Отнюдь не имея намерения свести книгу Сартра к этой частной (хотя и важной) точке зрения, скажем, что существование характеризуется там наличием внутренних дистанций и что тошнота — это реакция человека, обладающего несчастливой конституцией, на них. «Заговорщическая улыбка вещей» превращается в оскал: «Все окружавшие меня предметы состояли из той же материи, что и я, — из разновидности некрасивого страдания».
А грустная холостяцкая жизнь Рокантена, его погибшая любовь, его «испорченная жизнь», мрачная и смехотворная судьба Самоучки — разве у читателя не возникает побуждение возвести их в ранг высшей необходимости? Но где же тогда свобода? Ведь тем, кто не захочет признать этот злой рок, управляющий земным миром, угрожает самый суровый нравственный приговор: они будут причислены к «мерзавцам». Получается, что Сартр — которого нельзя ведь обвинить в эссенциализме — развил до самой высшей точки идею природы и идею трагедии. То есть и в данном случае борьба с этими идеями привела поначалу к их укреплению.
Погруженный в глубину вещей, человек перестает их даже замечать; его роль вскоре ограничивается тем, что он испытывает — от их имени — впечатления и желания, но вполне очеловеченные. «Речь идет о том, чтобы проникнуть в сердце камня и видеть мир его глазами, а не просто наблюдать его», — пишет Сартр по поводу книги Франсиса Понжа. В уста Рокантена в «Тошноте» он вложил слова: «Я был корнем каштана». Та и другая позиции связаны: в обоих случаях речь идет о том, чтобы думать «вместе с вещами», а не о них.
Понж действительно тоже мало заботится об описаниях. Конечно, он прекрасно знает, что его тексты ничем не помогут будущему археологу, который захотел бы выяснить, как выглядели такие детали нашей утраченной цивилизации, как сигарета или свеча. Без нашего повседневного пользования этими предметами относящиеся к ним фразы Понжа остаются красивыми герметичными стихотворениями.
Зато мы читаем, что ящик «оторопело спрашивает себя, почему его так неудобно поставили»; что деревья весной «радуются тому, что обмануты» и «изрыгают зелень»; что бабочка «мстит за свое долгое аморфное гусеничное унижение».
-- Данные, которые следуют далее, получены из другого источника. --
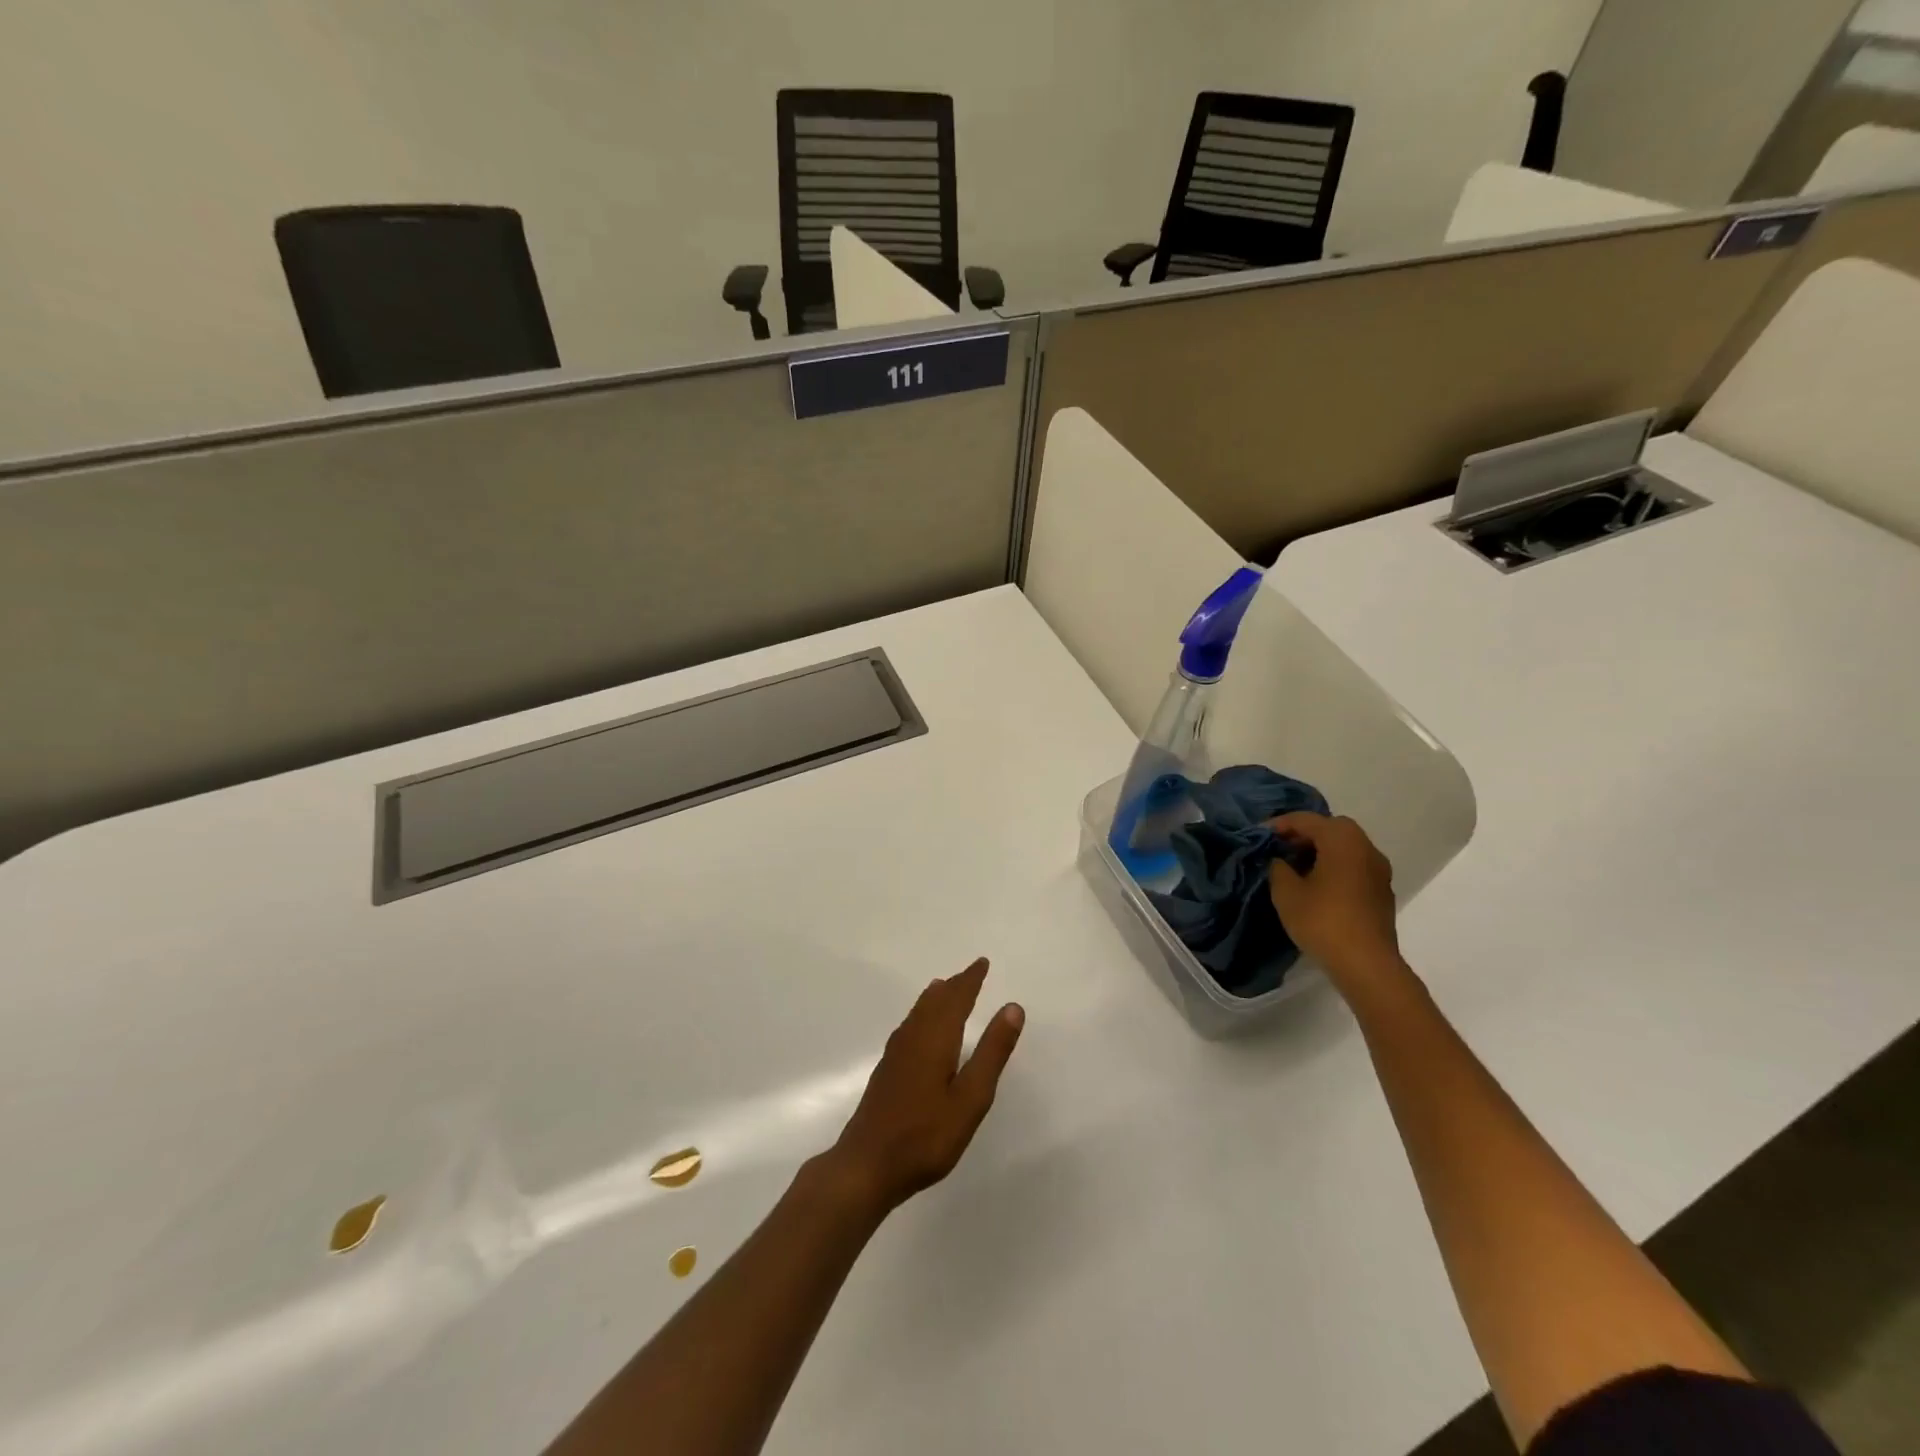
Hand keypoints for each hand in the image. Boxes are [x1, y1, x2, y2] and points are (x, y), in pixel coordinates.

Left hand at [828, 958, 1023, 1215]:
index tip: (982, 963)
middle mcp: (913, 1037)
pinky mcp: (887, 1071)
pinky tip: (919, 1029)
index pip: (956, 998)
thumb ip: (992, 1052)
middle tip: (970, 973)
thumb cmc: (926, 1135)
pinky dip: (922, 1014)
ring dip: (935, 998)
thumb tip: (1012, 1007)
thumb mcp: (971, 1098)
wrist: (866, 1165)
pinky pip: (909, 1026)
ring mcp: (895, 1054)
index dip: (970, 980)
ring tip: (944, 988)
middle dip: (954, 985)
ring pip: (918, 1013)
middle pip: (935, 1001)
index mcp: (935, 1038)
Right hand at [1267, 813, 1404, 996]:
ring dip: (1321, 851)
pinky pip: (1354, 867)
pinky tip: (1317, 886)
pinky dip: (1335, 867)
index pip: (1307, 820)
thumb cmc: (1323, 921)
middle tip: (1279, 848)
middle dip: (1304, 834)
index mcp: (1342, 840)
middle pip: (1331, 829)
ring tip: (1295, 867)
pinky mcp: (1382, 892)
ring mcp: (1379, 871)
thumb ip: (1278, 869)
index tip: (1259, 834)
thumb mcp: (1286, 892)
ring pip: (1345, 848)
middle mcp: (1366, 847)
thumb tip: (1281, 862)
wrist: (1367, 965)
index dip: (1280, 824)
Неужели это и в самом деле значит «принять сторону» вещей и изображать их «с их собственной точки зрения»? Разумеется, Понж не может ошибаться до такой степени. Откровенно психологический и нравственно окрашенный антропоморфизм, который он непрерывно практикует, может, напротив, иметь только одну цель — установление всеобщего и абсолютного человеческого порядка. Утверждать, что он говорит за вещи, вместе с ними и находясь внутри их, означает в этих условиях отрицать их реальность, их непрозрачное присутствие: в мире, наполненном вещами, они становятся для человека всего лишь зеркалами, бесконечно возвращающими его собственный образ. Спокойные, прирученные, они глядят на человека его собственным взглядом.
Такое отражение, которое мы находим у Понжа, не лишено, разумеется, цели и смысла. Это непрерывное движение — как бы маятника — между человеком и его природными двойниками является движением активного сознания, которое хочет понять себя и преобразить себя. На страницах этих утонченных книг любой камешек, любой фрагмент дерева преподает человеку урок, выражает человека и одновременно судит его, заставляет его сделать шаг вперед. Таким образом, созерцая мир, человек непрерывно учится жизни, счастью, мудрости и смерти.
Итак, нам предлагают здесь окончательное и озаренное улыбкой примирение. Мы снова встретились с гуманистическим утверждением: мир — это человек. Но какая цена за это заплачена! Если мы оставим нравственный аспект — усовершенствование, то позиция на стороне вещей оказывается для нас теперь бесполезной. А если мы, допустим, предпочитаем мудрости свободу, мы вынуждены разбить все эти зеркала, искусно расставленные Франсисом Понжем, и тогда найдем за ними жесткие, сухие, совершенно целехонькие предметы, такие же чужие, как и раньше.